Giving Compass’ Take:
• Michele Sullivan explains how the Caterpillar Foundation works to prioritize healthy rivers around the world to improve community health and boost economic development.
• How can other funders learn from the work of the Caterpillar Foundation? What bodies of water could your community benefit from improving?
At the Caterpillar Foundation, we have worked closely with The Nature Conservancy (TNC) for more than 20 years to help fund the restoration of rivers and wetlands, and I have seen first-hand that, as the health of rivers and wetlands improves, so do the lives of the people who live along them.
As part of our Great Rivers Partnership with TNC, we have helped fund improvements to some of the world’s most impressive rivers – the Mississippi and Colorado rivers in the U.S., the Magdalena River in Colombia and the Yangtze River in China – witnessing the incredible transformation not only of the natural areas, but of the communities surrounding them.

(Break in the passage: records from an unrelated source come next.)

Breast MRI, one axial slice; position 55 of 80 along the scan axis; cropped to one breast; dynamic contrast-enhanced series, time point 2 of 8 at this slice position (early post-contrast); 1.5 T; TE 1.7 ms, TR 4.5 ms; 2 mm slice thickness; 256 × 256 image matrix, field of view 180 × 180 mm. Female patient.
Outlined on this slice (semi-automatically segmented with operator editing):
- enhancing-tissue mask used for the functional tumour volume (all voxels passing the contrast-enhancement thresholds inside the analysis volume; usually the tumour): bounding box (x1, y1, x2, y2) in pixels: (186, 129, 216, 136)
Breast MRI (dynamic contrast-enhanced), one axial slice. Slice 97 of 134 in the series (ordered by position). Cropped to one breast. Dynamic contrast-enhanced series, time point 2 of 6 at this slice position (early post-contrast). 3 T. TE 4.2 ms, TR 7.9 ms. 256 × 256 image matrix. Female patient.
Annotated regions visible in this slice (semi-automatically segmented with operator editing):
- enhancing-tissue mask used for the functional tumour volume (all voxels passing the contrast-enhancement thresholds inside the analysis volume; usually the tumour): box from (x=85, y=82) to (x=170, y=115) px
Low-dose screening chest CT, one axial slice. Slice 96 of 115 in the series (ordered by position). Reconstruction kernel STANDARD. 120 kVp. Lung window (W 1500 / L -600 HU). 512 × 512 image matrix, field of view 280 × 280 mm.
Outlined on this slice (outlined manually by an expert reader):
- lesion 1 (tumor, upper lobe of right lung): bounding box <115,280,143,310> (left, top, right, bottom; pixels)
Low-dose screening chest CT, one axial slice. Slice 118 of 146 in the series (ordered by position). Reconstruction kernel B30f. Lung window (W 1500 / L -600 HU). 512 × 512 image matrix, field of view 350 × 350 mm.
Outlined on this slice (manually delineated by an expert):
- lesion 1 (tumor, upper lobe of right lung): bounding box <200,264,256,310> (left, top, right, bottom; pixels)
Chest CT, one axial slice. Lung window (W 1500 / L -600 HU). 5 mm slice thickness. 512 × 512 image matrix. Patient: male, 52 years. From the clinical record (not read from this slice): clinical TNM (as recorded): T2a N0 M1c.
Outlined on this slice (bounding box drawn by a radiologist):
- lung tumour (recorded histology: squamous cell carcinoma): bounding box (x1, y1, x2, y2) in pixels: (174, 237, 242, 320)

With the Foundation’s support, TNC has worked to map property boundaries and identify deforestation in the Amazon; implemented the first fish-monitoring system in China, where 400 million people depend on the Yangtze River for their jobs, their food and vital economic development; and helped Kenyan farmers upriver from Nairobi learn to conserve water, soil and nutrients.
In particular, TNC’s work in Kenya is a great example of the transcendent impact that results from nature conservation. The Tana River is the longest river in Kenya, flowing from the Aberdare mountains north of Nairobi to the Indian Ocean. It supplies 95 percent of the water used by more than 9 million people in and around Nairobi, as well as 70 percent of the country’s hydropower. Over the past few decades, farming exploded in the Upper Tana, which led to highly vulnerable and unprotected soil. During the rainy seasons, soil would wash into the rivers causing massive amounts of sediment to clog up reservoirs, increasing the price of water treatment, disrupting water services and reducing land quality and productivity for farmers. Over time, accelerating population growth along the river only increased the demand for food, electricity and especially water, which has grown by 250 percent since 2004.
After just a few years of TNC’s work, the results have already demonstrated the importance of thoughtful intervention through conservation, and its broader impact on the surrounding communities.